In some embodiments, in response to the actual data of the first performance indicator being demand change data, the server may perform S701-S705.
It can be understood that, when the actual data of the first performance index is the demand change data, the server may obtain the actual data of the second performance index. The server may then determine a target similarity indicating a degree of similarity between the actual data of the second performance metric and the predicted data of the second performance metric. If the target similarity is smaller than the preset similarity threshold, the server may update a plurality of influence parameters, where the updated plurality of influence parameters include: the degree of influence between the first performance indicator and the second performance indicator. Then, the server may update the target relationship map according to the updated plurality of influence parameters. Therefore, the server can update the target relation map, and the accuracy of the target influence parameters is improved.

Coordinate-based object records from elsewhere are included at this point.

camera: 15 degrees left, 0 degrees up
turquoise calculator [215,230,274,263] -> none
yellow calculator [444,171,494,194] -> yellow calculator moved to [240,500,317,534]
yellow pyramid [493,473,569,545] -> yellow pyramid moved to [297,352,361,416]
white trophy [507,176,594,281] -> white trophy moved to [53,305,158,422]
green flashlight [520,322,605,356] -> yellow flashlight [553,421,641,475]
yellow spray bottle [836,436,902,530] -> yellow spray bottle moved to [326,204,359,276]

In some embodiments, the server may obtain the requirement change data of the first network element device when the requirement change data is the performance data after the first performance index is changed. Then, the server may change the data and the target relationship map according to the demand, and determine the prediction data of the second performance index.
In a possible implementation manner, after the server obtains the requirement change data of the first network element device, the server may determine the second performance index according to the first performance index and the target relationship map. The server may then obtain current data for the second performance metric. The server may then determine the changed data for the second performance indicator based on the demand change data and the target relationship map. The server may determine prediction data for the second performance indicator.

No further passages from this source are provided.